In 1971, the year before the State Land Master Plan was adopted, Trudy Healy published the second edition of A Climber’s Guide to the Adirondacks. It was a slim, staple-bound booklet that described about seventy rock-climbing routes.
Last year, Jeremy Haas and Jim Lawyer published the second edition of Adirondack Rock, a two-volume affair with descriptions of more than three thousand routes. In addition, other authors are working on guidebooks for bouldering and slide climbing in the Adirondack Park.
Haas points to these books as evidence of the growth in popularity of technical climbing and mountaineering since the early 1970s. He and other climbers are hoping the Adirondack Park Agency recognizes this growth when it considers amendments to the State Land Master Plan.
The master plan now contains only a few sporadic references to rock climbing, ice climbing, and mountaineering. It includes mountaineering in a list of “forms of primitive and unconfined recreation” that are permitted in Wilderness Areas. Some others are hiking, fishing, ski touring, birding, and snowshoeing. These types of recreation are allowed throughout the Forest Preserve.
Haas would like mountaineering to be given more prominence. The plan, he suggests, should specify that mountaineering activities include rock climbing, ice climbing, slide climbing, bouldering, and ski mountaineering.

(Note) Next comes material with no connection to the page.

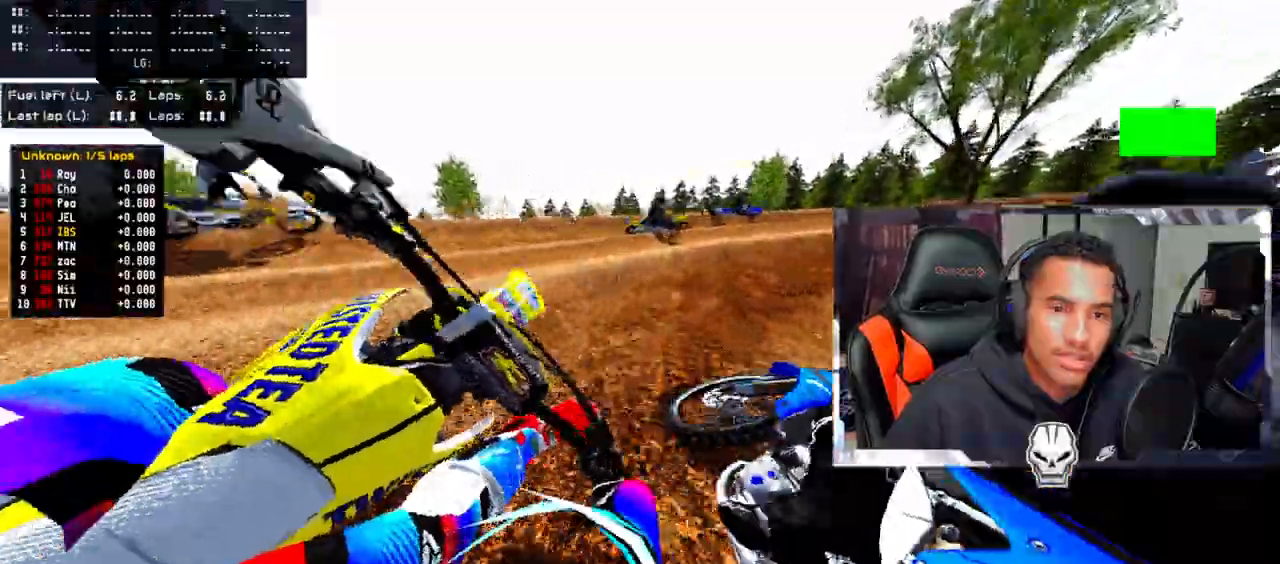
{"buttons": [], "left_stick": "center", "right_stick": "up", "events": [[150, "right_stick", "center"], [283, "right_stick", "up"], [300, "R2", "down"], [417, "R2", "up"], [500, "left_stick", "center"]]}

“There are plenty of people who think mountaineering is trudging up a High Peak with crampons and maybe an ice ax,” Haas said. “This is just to clarify that it is more than that.”
Haas said climbers contribute to the regional economy—by hiring guides, patronizing gear shops, and dining and lodging in the Park—but tend to get overlooked. “We don’t need a license, we don’t need a permit, we don’t necessarily have to sign in at trailheads,” he said. “We’re not that visible because our cliffs are often pretty obscure.”
Besides giving climbers of all stripes greater recognition, Haas said, the amendment would accomplish two things.
First, it would encourage officials in the state Department of Environmental Conservation to take note of cliffs, slides, and other mountaineering resources when writing management plans for Forest Preserve tracts and, when necessary, recommend ways to remedy or prevent environmental degradation.
Second, if mountaineering resources were recognized in management plans, Haas said, DEC could issue permits to volunteers to maintain approach paths and descent paths, keeping climbers from trampling vegetation, and control erosion at the base of cliffs.
“There are places that have been overused for a decade or two that are desperately in need of attention,” Haas said.
Fred Monroe, executive director the Adirondack Park Local Government Review Board, sees no problem with the proposed amendment, but said he will need to discuss it with his board before offering a formal endorsement.
The review board has its own wish list, including several proposed amendments to improve or expand recreation in the Park.
The APA is receiving comments on the master plan through December 5. They can be emailed to SLMP_Comments@apa.ny.gov or sent to Kathy Regan, APA Deputy Director, P.O. Box 99, Ray Brook, NY 12977.
All of the Almanack‘s stories about revisions to the Adirondack Park State Land Master Plan can be found here.
Photo by Phil Brown: Mike Virtanen tops out on Pete’s Farewell near the Cascade Lakes.
Sure why not add wordage for mountaineers? (Not to be confused with the Saranac Lake ruby variety!)
Doesn’t the state prohibit storing personal property on forest preserve. I think it would be good to clarify whether leaving anchors in rocks is legal. There are lots of places to rock climb in the north east, it seems like forest preserve, particularly wilderness, where man is only a visitor, should provide the unadulterated rock climbing experience.
The state may also also consider closing some routes to reduce environmental impacts and social carying capacity of having larger crowds climbing in one area. Right now, it is kind of
Unregulated so I say go for it. Add it to the plan, but it may have unintended consequences.
There should be registers for some of these climbing spots. It is important to keep track of the use so that the climbers can get their fair share when it comes to maintenance funds etc.
Many users are not tracked very well. The same goes for fishermen and hunters in many well used areas that are not part of a “hiking” area or canoe area.